Who is responsible for giant heroin haul case?

(VOV) - No one has so far claimed responsibility for the transport of 600 cakes of heroin (229kg) from Vietnam to Taiwan last month.

The heroin haul, estimated at US$300 million, was hidden in empty stereo speakers loaded on an aeroplane transiting through HCM City’s Tan Son Nhat International Airport on November 16.

The consignment was detected by Taiwan customs officers after the plane landed at Taoyuan International Airport in Taipei the following day.

Tran Ma Thong, deputy head of the HCM City Customs Department, told the press on December 2 Tan Son Nhat Airport’s customs officers had properly observed  the procedures required, as the consignment was classified as goods allowed to go through the Green Channel without  scanners.

Although the consignment was not scanned, it was still subject to security checks before being loaded onto the plane, he said.

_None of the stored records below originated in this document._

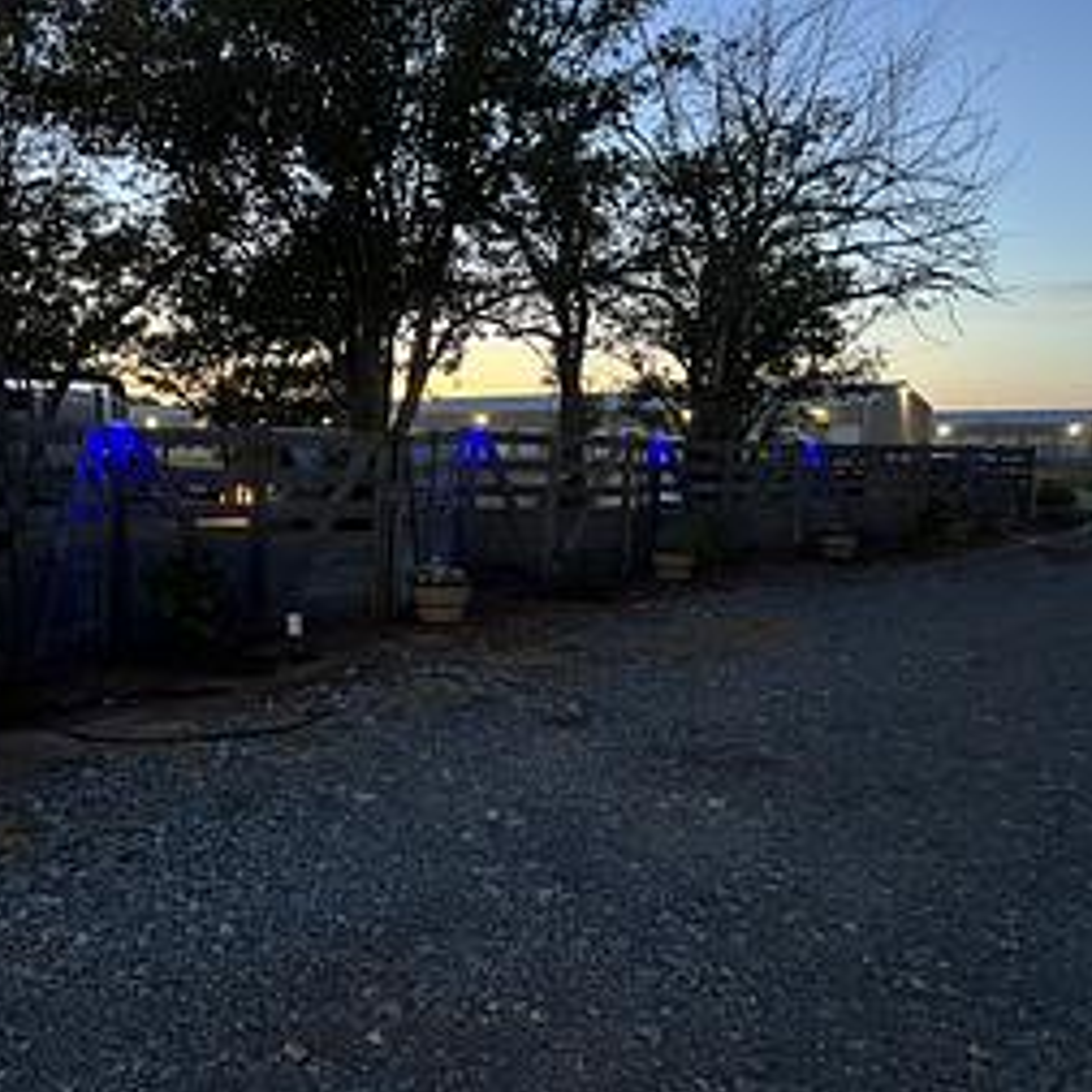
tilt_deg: -5.7
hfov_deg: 51.8
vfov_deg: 52.5
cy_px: 548
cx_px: 391
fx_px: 1106
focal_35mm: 31
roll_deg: -0.7
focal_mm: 5.7
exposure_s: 1/30
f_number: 1.5
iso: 640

Thong also explained sniffer dogs were not used in this case, saying “they are only used to detect key consignments on major routes”.

Do Xuan Toan, director of Tan Son Nhat Airport’s Aviation Security Centre, did not reveal any information as the case is under investigation.  

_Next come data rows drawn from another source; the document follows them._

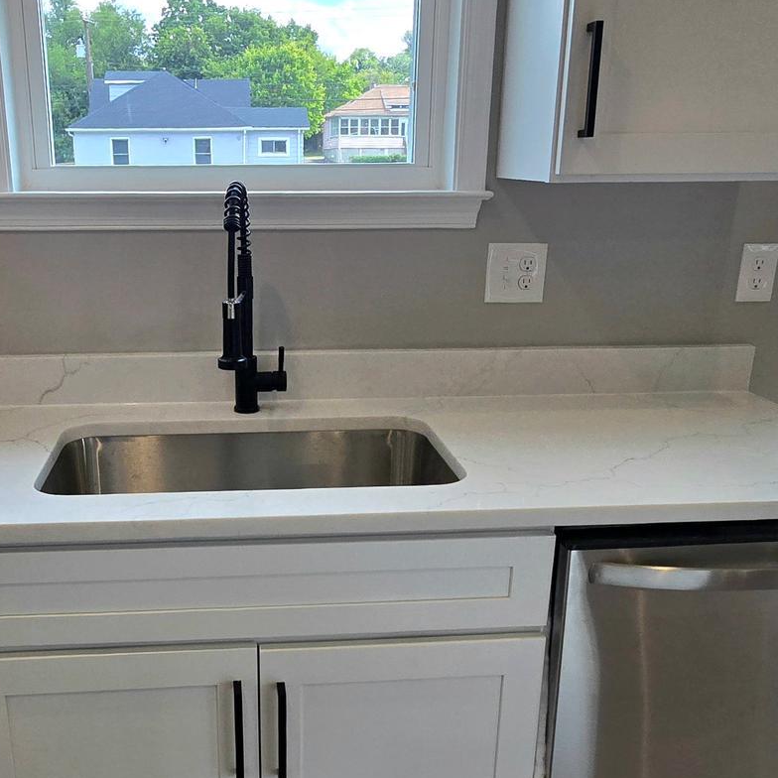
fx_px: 763
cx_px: 269
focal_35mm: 30
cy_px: 410
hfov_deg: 53.1
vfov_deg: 54.0
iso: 50
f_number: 2.2
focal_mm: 2.2
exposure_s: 1/294
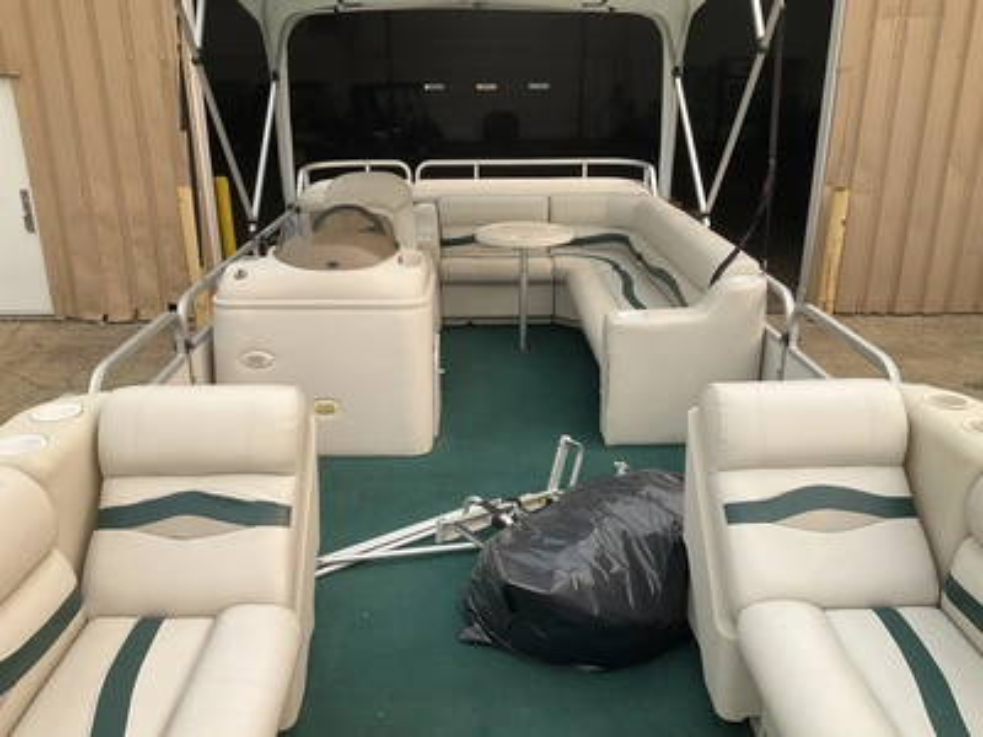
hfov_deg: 61.7
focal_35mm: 29
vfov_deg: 48.2
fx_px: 824
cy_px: 368
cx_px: 492
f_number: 1.8
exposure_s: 1/1015
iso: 25
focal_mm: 3
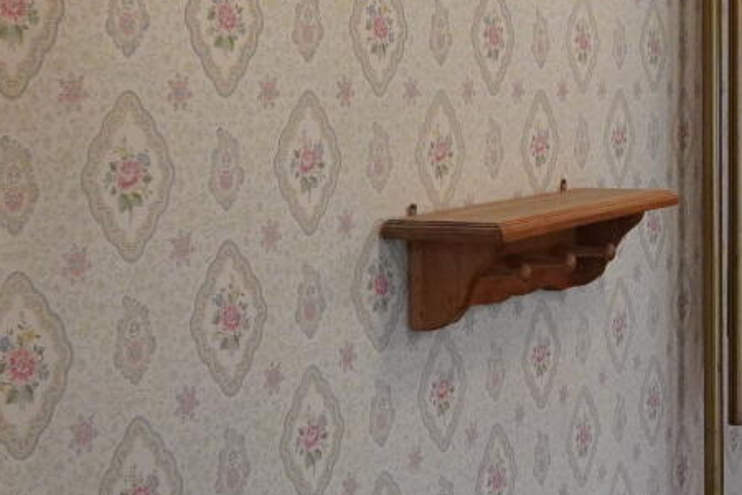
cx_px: 1139
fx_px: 1649
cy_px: 179
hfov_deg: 21.1
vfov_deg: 17.0
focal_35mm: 80
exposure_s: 1/160
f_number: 4
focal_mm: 12
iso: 1600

Thanh Nien news wire quoted an anonymous expert, saying Thong’s explanations were not satisfactory. He said hiding drugs in stereo speakers is the common trick drug traffickers often play on customs officers, and many drug trafficking rings have been burst on HCM City-Taipei route.

In 2007 Tan Son Nhat Airport’s customs officers confiscated more than 2.18kg of heroin kept inside two stereo speakers due to be transported to Taiwan.

A year later they seized a consignment of more than 800,000 Methamphetamine tablets hidden in 24 stereo speakers transported from Taiwan to HCM City.  

“Any consignments on this route should have been put under the microscope,” the anonymous expert said.